## Work to complete
Recast the part of the entries below that opens with the line containing "family: Zygophyllaceae" and closes with the line containing "family: Passerellidae" as a Markdown table. Use a Row column for the row number and a Line column for the text, and skip blank lines.

(Saved items from a collection)
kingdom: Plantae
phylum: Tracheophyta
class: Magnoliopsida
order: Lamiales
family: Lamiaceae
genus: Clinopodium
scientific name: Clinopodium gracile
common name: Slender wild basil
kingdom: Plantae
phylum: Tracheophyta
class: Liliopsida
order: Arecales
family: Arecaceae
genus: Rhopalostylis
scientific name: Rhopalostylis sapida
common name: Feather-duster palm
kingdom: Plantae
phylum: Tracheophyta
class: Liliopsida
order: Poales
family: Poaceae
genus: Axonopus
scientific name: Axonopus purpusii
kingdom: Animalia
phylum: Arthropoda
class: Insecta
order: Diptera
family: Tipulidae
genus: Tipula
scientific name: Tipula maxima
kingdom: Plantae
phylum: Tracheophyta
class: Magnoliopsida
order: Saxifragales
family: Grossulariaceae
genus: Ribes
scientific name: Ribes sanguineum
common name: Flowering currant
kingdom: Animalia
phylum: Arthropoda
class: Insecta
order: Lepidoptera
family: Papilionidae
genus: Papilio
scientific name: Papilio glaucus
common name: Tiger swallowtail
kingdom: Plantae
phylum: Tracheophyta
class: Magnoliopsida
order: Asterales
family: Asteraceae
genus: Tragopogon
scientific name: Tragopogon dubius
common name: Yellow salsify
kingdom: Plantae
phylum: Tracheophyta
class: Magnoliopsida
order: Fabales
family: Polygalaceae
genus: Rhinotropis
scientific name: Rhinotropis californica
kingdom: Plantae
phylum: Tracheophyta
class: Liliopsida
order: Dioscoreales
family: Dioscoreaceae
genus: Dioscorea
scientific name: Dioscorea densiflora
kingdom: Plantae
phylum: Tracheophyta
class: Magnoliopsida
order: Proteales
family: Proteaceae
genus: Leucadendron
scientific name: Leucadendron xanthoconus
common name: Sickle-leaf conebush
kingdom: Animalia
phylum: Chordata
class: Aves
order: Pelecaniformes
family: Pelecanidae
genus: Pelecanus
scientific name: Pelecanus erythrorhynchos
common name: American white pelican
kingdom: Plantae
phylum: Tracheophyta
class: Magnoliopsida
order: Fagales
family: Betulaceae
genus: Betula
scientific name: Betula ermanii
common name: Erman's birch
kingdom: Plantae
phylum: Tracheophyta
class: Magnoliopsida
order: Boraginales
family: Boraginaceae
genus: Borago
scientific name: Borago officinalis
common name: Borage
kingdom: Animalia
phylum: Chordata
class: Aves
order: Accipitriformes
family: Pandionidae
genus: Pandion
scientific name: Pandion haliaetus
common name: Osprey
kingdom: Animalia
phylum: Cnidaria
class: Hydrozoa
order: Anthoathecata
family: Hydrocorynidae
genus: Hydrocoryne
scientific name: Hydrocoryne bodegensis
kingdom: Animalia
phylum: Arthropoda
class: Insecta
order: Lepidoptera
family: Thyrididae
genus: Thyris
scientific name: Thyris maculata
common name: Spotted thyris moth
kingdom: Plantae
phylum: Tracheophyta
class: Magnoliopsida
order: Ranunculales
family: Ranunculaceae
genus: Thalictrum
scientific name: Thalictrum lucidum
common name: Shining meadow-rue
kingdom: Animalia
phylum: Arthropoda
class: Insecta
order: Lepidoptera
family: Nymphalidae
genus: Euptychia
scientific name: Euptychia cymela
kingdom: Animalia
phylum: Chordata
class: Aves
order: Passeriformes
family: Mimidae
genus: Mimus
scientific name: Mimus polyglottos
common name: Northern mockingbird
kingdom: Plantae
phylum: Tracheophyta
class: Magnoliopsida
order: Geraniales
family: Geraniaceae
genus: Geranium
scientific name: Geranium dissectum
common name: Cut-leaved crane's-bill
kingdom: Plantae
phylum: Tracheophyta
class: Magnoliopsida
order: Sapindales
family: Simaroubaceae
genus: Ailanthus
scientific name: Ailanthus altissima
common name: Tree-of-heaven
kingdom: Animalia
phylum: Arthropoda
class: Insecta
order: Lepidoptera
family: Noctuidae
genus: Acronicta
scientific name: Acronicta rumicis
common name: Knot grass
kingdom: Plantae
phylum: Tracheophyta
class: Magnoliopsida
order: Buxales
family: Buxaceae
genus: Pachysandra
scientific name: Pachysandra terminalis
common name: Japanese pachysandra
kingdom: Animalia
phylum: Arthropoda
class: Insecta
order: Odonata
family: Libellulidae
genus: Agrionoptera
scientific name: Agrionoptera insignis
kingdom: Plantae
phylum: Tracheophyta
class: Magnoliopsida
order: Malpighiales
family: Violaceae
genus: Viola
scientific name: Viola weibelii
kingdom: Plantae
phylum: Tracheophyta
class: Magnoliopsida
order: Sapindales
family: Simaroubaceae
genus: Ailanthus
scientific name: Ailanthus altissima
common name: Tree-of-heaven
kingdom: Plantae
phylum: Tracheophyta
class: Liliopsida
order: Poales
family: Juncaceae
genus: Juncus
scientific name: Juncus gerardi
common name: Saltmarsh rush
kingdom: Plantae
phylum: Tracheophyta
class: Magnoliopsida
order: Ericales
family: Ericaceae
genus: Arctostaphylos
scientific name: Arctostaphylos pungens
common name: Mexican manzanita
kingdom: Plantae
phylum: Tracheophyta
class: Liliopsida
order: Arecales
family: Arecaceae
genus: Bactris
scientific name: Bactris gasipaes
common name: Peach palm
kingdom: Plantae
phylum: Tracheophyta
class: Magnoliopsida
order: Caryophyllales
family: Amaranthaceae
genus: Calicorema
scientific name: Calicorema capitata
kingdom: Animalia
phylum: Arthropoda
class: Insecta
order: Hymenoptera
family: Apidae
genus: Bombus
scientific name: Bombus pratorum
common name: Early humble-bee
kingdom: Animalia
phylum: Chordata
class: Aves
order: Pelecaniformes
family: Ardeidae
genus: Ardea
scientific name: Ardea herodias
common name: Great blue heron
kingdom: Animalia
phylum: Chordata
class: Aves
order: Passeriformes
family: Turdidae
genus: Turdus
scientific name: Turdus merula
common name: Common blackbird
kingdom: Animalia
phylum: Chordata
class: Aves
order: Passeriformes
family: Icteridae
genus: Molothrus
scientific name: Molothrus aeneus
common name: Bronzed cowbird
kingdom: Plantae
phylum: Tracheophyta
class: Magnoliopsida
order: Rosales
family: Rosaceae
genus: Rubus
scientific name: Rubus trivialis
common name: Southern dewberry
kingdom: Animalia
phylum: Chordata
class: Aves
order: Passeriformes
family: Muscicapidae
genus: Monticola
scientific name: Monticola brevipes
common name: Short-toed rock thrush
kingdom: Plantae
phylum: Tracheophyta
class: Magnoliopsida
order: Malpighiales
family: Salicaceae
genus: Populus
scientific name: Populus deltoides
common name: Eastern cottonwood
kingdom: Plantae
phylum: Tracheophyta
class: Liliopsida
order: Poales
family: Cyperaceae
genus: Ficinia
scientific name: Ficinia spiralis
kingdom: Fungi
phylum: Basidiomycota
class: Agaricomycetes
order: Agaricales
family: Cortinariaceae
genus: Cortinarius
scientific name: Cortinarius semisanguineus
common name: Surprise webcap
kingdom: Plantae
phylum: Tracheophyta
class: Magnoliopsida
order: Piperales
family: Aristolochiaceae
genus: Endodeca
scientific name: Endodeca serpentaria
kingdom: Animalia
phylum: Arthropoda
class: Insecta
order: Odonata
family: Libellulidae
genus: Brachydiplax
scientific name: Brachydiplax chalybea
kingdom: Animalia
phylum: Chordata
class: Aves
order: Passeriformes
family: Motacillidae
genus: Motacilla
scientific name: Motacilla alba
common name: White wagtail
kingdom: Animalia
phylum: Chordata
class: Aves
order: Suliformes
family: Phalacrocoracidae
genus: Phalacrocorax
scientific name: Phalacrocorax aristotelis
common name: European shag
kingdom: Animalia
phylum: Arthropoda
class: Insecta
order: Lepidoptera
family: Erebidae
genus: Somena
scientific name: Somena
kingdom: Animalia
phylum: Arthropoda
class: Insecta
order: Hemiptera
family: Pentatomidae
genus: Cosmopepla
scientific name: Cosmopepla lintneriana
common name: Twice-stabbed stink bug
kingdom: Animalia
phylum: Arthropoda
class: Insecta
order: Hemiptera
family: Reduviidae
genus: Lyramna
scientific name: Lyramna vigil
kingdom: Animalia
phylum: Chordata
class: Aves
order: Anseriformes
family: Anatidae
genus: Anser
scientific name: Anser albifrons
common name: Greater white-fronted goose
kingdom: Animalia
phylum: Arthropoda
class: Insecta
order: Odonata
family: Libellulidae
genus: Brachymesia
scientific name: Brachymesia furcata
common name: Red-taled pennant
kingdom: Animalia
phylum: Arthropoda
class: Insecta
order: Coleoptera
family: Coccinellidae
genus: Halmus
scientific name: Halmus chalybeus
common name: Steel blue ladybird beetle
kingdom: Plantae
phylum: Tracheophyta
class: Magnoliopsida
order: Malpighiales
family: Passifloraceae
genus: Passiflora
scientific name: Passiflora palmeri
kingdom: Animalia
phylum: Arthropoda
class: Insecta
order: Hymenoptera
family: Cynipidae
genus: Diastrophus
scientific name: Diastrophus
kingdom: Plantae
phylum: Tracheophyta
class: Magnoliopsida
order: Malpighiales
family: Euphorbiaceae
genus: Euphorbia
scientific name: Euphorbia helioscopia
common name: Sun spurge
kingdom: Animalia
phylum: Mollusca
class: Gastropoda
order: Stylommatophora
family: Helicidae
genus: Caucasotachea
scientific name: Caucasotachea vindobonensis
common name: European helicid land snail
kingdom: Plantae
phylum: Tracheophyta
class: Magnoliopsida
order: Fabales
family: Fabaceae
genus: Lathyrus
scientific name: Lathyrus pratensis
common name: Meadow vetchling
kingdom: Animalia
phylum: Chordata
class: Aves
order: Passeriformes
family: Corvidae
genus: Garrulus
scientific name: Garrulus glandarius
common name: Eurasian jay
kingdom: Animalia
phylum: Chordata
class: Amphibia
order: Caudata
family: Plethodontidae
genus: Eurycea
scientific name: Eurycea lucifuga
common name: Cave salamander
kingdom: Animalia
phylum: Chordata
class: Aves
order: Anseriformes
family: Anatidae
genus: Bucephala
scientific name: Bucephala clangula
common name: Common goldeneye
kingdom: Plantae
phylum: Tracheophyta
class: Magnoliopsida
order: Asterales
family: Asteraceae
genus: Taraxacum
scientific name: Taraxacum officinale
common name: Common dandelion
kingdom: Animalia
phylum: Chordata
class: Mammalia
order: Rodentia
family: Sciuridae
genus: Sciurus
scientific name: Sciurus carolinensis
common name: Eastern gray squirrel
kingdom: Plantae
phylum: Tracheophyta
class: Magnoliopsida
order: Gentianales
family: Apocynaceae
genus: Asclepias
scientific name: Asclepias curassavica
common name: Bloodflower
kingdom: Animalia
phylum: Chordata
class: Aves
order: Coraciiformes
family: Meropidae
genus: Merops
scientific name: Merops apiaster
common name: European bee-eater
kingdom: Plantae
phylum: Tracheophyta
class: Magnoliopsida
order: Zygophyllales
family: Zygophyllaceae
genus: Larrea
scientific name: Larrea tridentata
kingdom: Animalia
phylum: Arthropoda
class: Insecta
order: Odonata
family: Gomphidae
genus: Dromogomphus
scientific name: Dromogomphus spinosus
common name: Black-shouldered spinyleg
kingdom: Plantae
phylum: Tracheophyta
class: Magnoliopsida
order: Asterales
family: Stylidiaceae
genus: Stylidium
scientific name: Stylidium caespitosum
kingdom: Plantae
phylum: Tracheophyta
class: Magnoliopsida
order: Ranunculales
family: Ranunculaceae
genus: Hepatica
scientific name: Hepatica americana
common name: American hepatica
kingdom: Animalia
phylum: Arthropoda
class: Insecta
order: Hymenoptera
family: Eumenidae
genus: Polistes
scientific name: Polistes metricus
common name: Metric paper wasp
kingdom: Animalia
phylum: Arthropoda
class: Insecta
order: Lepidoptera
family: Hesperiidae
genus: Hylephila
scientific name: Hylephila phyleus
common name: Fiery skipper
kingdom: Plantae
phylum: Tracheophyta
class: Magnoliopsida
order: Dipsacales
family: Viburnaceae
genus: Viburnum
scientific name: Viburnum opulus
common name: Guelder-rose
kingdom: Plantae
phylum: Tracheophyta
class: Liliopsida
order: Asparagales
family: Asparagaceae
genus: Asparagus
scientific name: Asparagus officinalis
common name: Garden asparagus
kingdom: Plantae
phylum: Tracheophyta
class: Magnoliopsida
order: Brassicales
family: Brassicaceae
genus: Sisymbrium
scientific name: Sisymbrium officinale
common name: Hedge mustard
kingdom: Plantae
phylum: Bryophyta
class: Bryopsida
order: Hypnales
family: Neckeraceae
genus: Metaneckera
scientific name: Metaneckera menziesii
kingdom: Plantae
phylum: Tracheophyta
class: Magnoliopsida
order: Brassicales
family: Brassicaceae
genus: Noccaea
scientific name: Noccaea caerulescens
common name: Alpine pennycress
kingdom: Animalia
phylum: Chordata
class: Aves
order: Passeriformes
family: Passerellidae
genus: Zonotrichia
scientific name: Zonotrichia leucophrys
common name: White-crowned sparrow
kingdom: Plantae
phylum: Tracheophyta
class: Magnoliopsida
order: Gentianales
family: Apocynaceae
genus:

## Exercise result
| Row | Line |
|---|---|
| 1 | family: Zygophyllaceae |
| 2 | genus: Larrea |
| 3 | scientific name: Larrea tridentata |
| 4 | kingdom: Animalia |
| 5 | phylum: Arthropoda |
| 6 | class: Insecta |
| 7 | order: Odonata |
| 8 | family: Gomphidae |
| 9 | genus: Dromogomphus |
| 10 | scientific name: Dromogomphus spinosus |
| 11 | common name: Black-shouldered spinyleg |
| 12 | kingdom: Plantae |
| 13 | phylum: Tracheophyta |
| 14 | class: Magnoliopsida |
| 15 | order: Asterales |
| 16 | family: Stylidiaceae |
| 17 | genus: Stylidium |
| 18 | scientific name: Stylidium caespitosum |
| 19 | kingdom: Plantae |
| 20 | phylum: Tracheophyta |
| 21 | class: Magnoliopsida |
| 22 | order: Ranunculales |
| 23 | family: Ranunculaceae |
| 24 | genus: Hepatica |
| 25 | scientific name: Hepatica americana |
| 26 | common name: American hepatica |
| 27 | kingdom: Animalia |
| 28 | phylum: Arthropoda |
| 29 | class: Insecta |
| 30 | order: Hymenoptera |
| 31 | family: Eumenidae |
| 32 | genus: Polistes |
| 33 | scientific name: Polistes metricus |
| 34 | common name: Metric paper wasp |
| 35 | kingdom: Animalia |
| 36 | phylum: Arthropoda |
| 37 | class: Insecta |
| 38 | order: Lepidoptera |
| 39 | family: Hesperiidae |
| 40 | genus: Hylephila |
| 41 | scientific name: Hylephila phyleus |
| 42 | common name: Fiery skipper |
| 43 | kingdom: Plantae |
| 44 | phylum: Tracheophyta |
| 45 | class: Magnoliopsida |
| 46 | order: Dipsacales |
| 47 | family: Viburnaceae |
| 48 | genus: Viburnum |
| 49 | scientific name: Viburnum opulus |
| 50 | common name: Guelder-rose |
| 51 | kingdom: Plantae |
| 52 | phylum: Tracheophyta |
| 53 | class: Liliopsida |
| 54 | order: Asparagales |
| 55 | family: Asparagaceae |
| 56 | genus: Asparagus |
| 57 | scientific name: Asparagus officinalis |
| 58 | common name: Garden asparagus |
| 59 | kingdom: Plantae |
| 60 | phylum: Tracheophyta |
| 61 | class: Magnoliopsida |
| 62 | order: Brassicales |
| 63 | family: Brassicaceae |
| 64 | genus: Sisymbrium |
| 65 | scientific name: Sisymbrium officinale |
| 66 | common name: Hedge mustard |
| 67 | kingdom: Plantae |
| 68 | phylum: Bryophyta |
| 69 | class: Bryopsida |
| 70 | order: Hypnales |
| 71 | family: Neckeraceae |
| 72 | genus: Metaneckera |
| 73 | scientific name: Metaneckera menziesii |
| 74 | kingdom: Plantae |
| 75 | phylum: Tracheophyta |
| 76 | class: Magnoliopsida |
| 77 | order: Brassicales |
| 78 | family: Brassicaceae |
| 79 | genus: Noccaea |
| 80 | scientific name: Noccaea caerulescens |
| 81 | common name: Alpine pennycress |
| 82 | kingdom: Animalia |
| 83 | phylum: Chordata |
| 84 | class: Aves |
| 85 | order: Passeriformes |
| 86 | family: Passerellidae |